The LLM returns canonical values, such as ISO dates and numeric amounts, but PDF text usually contains raw phrases like `15/04/2026 at 00:00 hours` or `GBP 703.28`.
To bridge that gap, prompts ask the LLM to also provide hidden `field_citations`: verbatim phrases copied from the source document.

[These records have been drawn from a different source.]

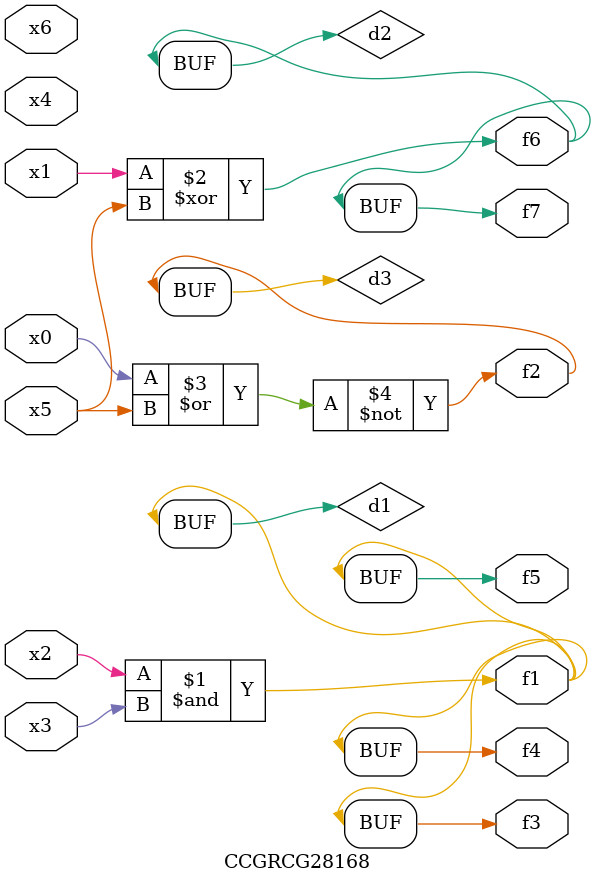
<source format=v>
module CCGRCG28168(
	input x0, x1, x2, x3, x4, x5, x6,
	output f1, f2, f3, f4, f5, f6, f7
);

	wire d1, d2, d3;

	and (d1, x2, x3);
	xor (d2, x1, x5);
	nor (d3, x0, x5);
	assign f1 = d1;
	assign f2 = d3;
	assign f3 = d1;
	assign f4 = d1;
	assign f5 = d1;
	assign f6 = d2;
	assign f7 = d2;
endmodule

</source>
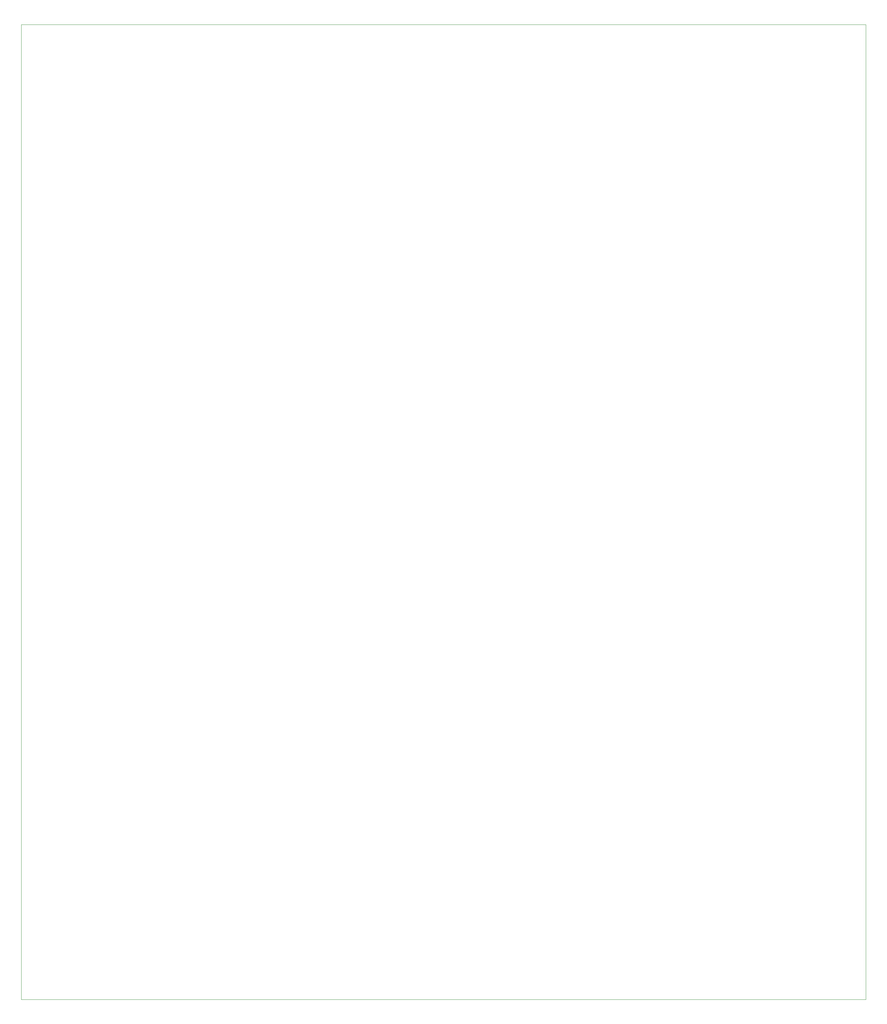
<source format=gbr>
%TF.GenerationSoftware,KiCad,Pcbnew,(6.0.0-0)*%
%TF.CreationDate,2022-01-11T21:03:16-05:00*%
%TF.ProjectId,new-register-backplane,6e65772d-7265-4676-9973-7465722d6261,rev?*%
%TF.SameCoordinates,Original*%
%TF.FileFunction,Profile,NP*%
%FSLAX46Y46*%
G04 Gerber Fmt 4.6, Leading zero omitted, Abs format (unit mm)*
G04 Created by KiCad (PCBNEW (6.0.0-0)) date 2022-01-11 21:03:16*
%MOMM*%
%LPD*%
G01*
G04 APERTURE LIST*
%TA.AperFunction,Profile*%
%ADD10C,0.100000*%
%TD*%
G04 APERTURE END LIST*
D10*
X77719000Y-272542000D02*
X293393000Y-272542000D01*
X293393000Y-272542000D02*
X293393000Y-23622000D01*
X293393000Y-23622000D02*
X77719000Y-23622000D01*
X77719000Y-23622000D02*
X77719000Y-272542000D01*
M02*

</source>
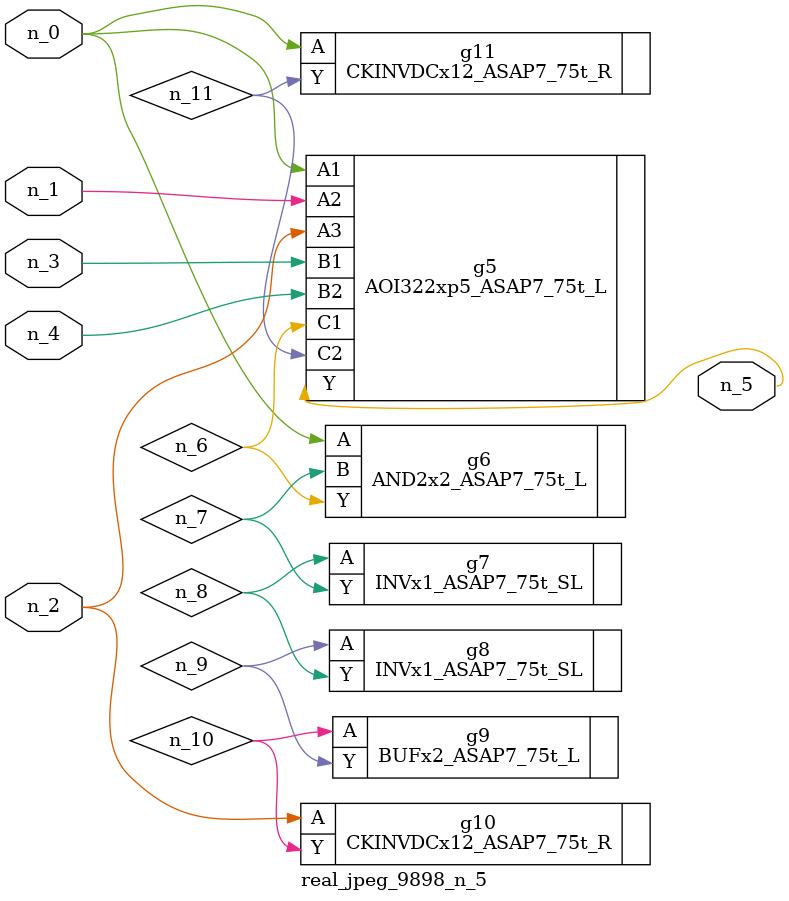
<source format=v>
module real_jpeg_9898_n_5 (n_4, n_0, n_1, n_2, n_3, n_5);

input n_4;
input n_0;
input n_1;
input n_2;
input n_3;

output n_5;

wire n_8;
wire n_11;
wire n_6;
wire n_7;
wire n_10;
wire n_9;

AOI322xp5_ASAP7_75t_L g5 ( 
.A1(n_0),
.A2(n_1),
.A3(n_2),
.B1(n_3),
.B2(n_4),
.C1(n_6),
.C2(n_11),
.Y(n_5)
);

AND2x2_ASAP7_75t_L g6 ( 
.A(n_0),
.B(n_7),
.Y(n_6)
);

CKINVDCx12_ASAP7_75t_R g11 ( 
.A(n_0),
.Y(n_11)
);

CKINVDCx12_ASAP7_75t_R g10 ( 
.A(n_2),
.Y(n_10)
);

INVx1_ASAP7_75t_SL g7 ( 
.A(n_8),
.Y(n_7)
);

INVx1_ASAP7_75t_SL g8 ( 
.A(n_9),
.Y(n_8)
);

BUFx2_ASAP7_75t_L g9 ( 
.A(n_10),
.Y(n_9)
);


endmodule
</source>
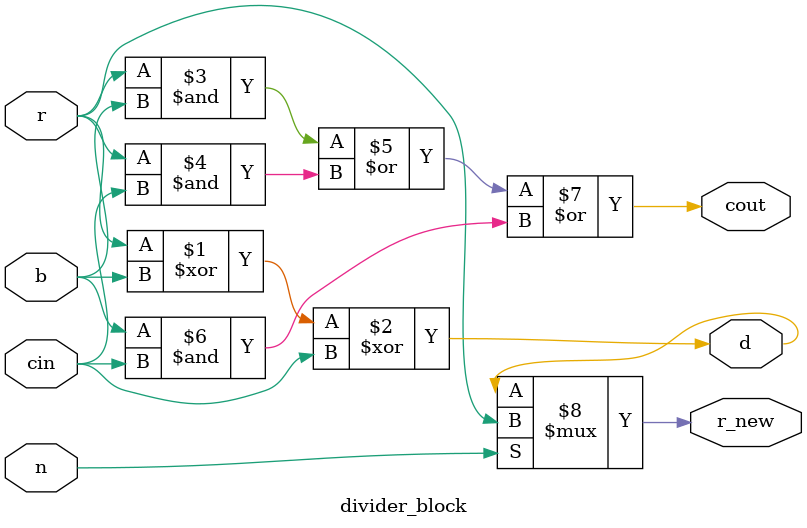
<source format=sv>

module divider_block(input logic r, b, cin, n,
                     output logic cout, d, r_new);
    assign d = r ^ b ^ cin;
    assign cout = r & b | r & cin | b & cin;
    assign r_new = n ? r : d; 
endmodule

</source>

These citations are excluded from the final serialised record but used for matching against Docling text geometry.
### `src/api.py`
FastAPI service for the review UI:
- `GET /api/health`
- `POST /api/process`
- `GET /api/session/{id}`
- `GET /api/pdf/{session_id}/{filename}`
- `PATCH /api/session/{id}/review`
- `GET /api/session/{id}/review-state`
- `DELETE /api/session/{id}`
When `ui/dist` exists, the API also serves the production React app and supports direct `/session/{id}` refreshes.
## Frontend Modules
### `ui/src/UploadPage.tsx`
Upload screen for PDF packs.
### `ui/src/SessionPage.tsx`
Loads an existing session from the API so sessions can be opened directly from a URL.
### `ui/src/ReviewDashboard.tsx`
Two-column review layout: PDF viewer on the left, Golden Record fields on the right.
### `ui/src/PDFPane.tsx`
Renders PDFs with `react-pdf`, overlays provenance boxes, and scrolls to selected fields.
### `ui/src/RecordPane.tsx` and `ui/src/FieldRow.tsx`
Flatten the nested Golden Record into reviewable field rows with verify, override, and flag actions.
## Why This Architecture
The system deliberately separates concerns:
- The LLM extracts structured values.
- Pydantic validates the shape.
- The arbiter applies domain-specific source authority.
- Provenance is calculated after extraction instead of trusting the model to invent coordinates.
- The UI keeps humans in the loop where confidence, evidence, or conflicts need review.
That separation is what turns the project from a prompt demo into a deployable workflow.